/prtools

Prtools for Python

Primary LanguagePython

prtools

Prtools for Python

This is a bare-bones implementation of Prtools for Python. It includes the prdataset and prmapping objects. The main advantages are:

  1. The data and the labels are stored in one prdataset. That means that when a subset of a dataset is selected, only one operation is needed:
> b = a[:6,:]

and the corresponding labels are returned in b as well.

  1. Operations on datasets can be concatenated in a sequential mapping:
> u = scalem()*pcam()*ldc()

When this mapping is trained on dataset a, like:

> w = a*u

or

> w = u.train(a)

all steps in the sequence are trained. And in the evaluation on new data, like:

> pred = w(b)

or

> pred = b*w

the full sequence is applied again. This avoids the error-prone mix of training the first mapping on the training set, applying it to the train and test set, then train the second mapping on the training set etc.

  1. For two-dimensional data it is very easy to visualise classifiers. This can be done by the commands:
> scatterd(a)
> plotc(w)

Mapping

To define a mapping, you need to define three tasks:

  1. 'untrained' mapping: here you define the name, and possibly the hyperparameters of the mapping,
  2. 'train' the mapping: here you train the mapping parameters, given a dataset and possibly its hyperparameters. The output should be the trained parameters, and the names of the output features,
  3. 'eval' the mapping: given a dataset, and the trained mapping, the output for the given dataset should be computed.

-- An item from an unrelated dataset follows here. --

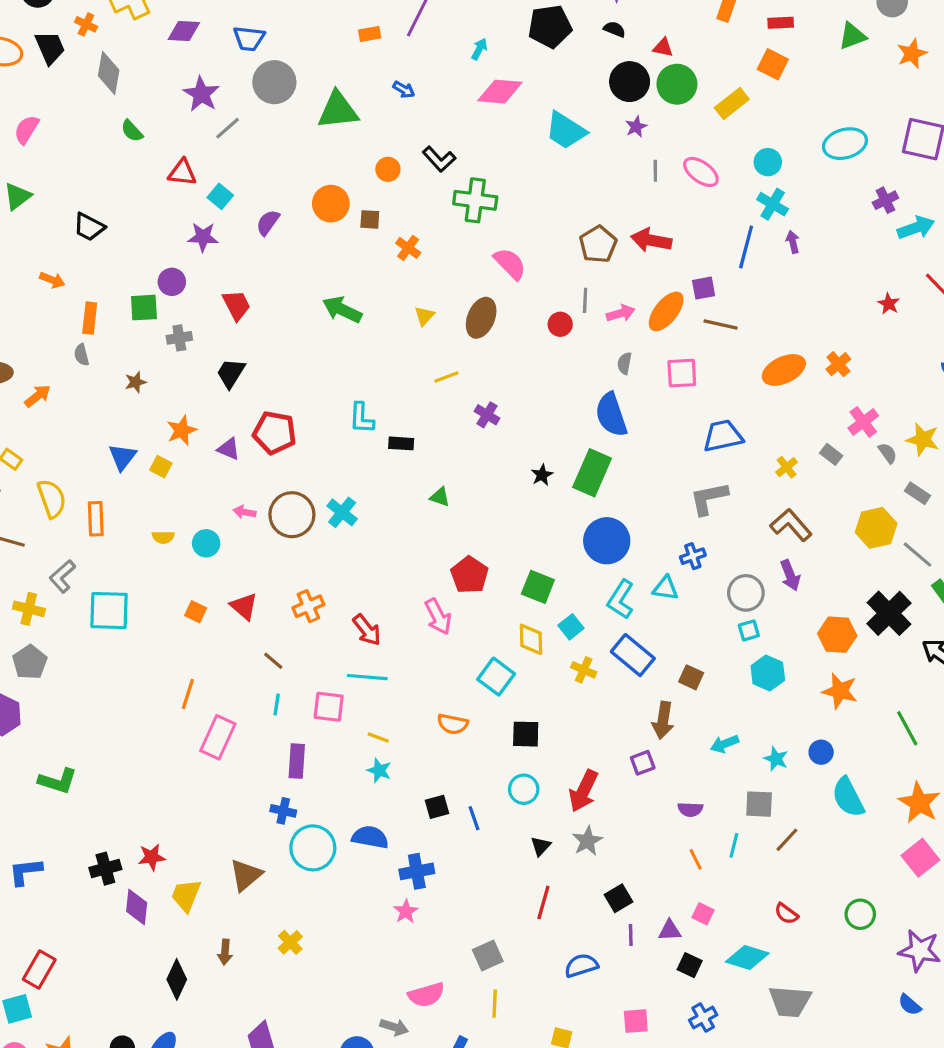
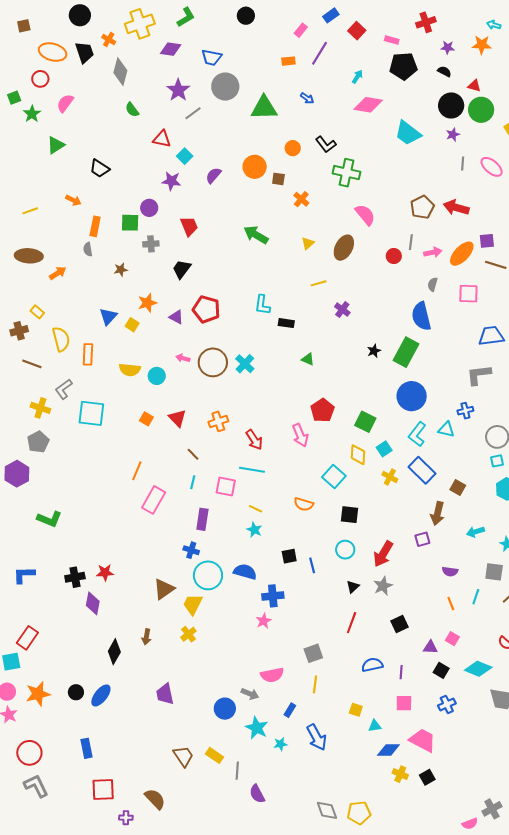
yellow semicircle: (163, 537) -> (130, 370), size x1.5
yellow trapezoid: (186, 895) -> (193, 604), moved
purple line: (631, 935) -> (401, 672), moved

Next to these three operations, the definition of a mapping also requires a call to the function prmapping when no task is defined. A bare-bones mapping is, for instance, the scale mapping:

def scalem(task=None,x=None,w=None):
    "Scale mapping"
    if not isinstance(task,str):
        return prmapping(scalem,task,x)
    if (task=='untrained'):
        # just return the name, and hyperparameters
        return 'Scalem', ()
    elif (task=="train"):
        # we are going to train the mapping
        mn = numpy.mean(+x,axis=0)
        sc = numpy.std(+x,axis=0)
        # return the parameters, and feature labels
        return (mn,sc), x.featlab
    elif (task=="eval"):
        # we are applying to new data
        W = w.data   # get the parameters out
        x = +x-W[0]
        x = +x/W[1]
        return x
    else:
        print(task)
        raise ValueError('This task is *not* defined for scalem.')

In this mapping each feature is normalised to get zero mean, and unit variance. As can be seen, the mean and variance are estimated from a training set. In the 'eval' section the features are rescaled.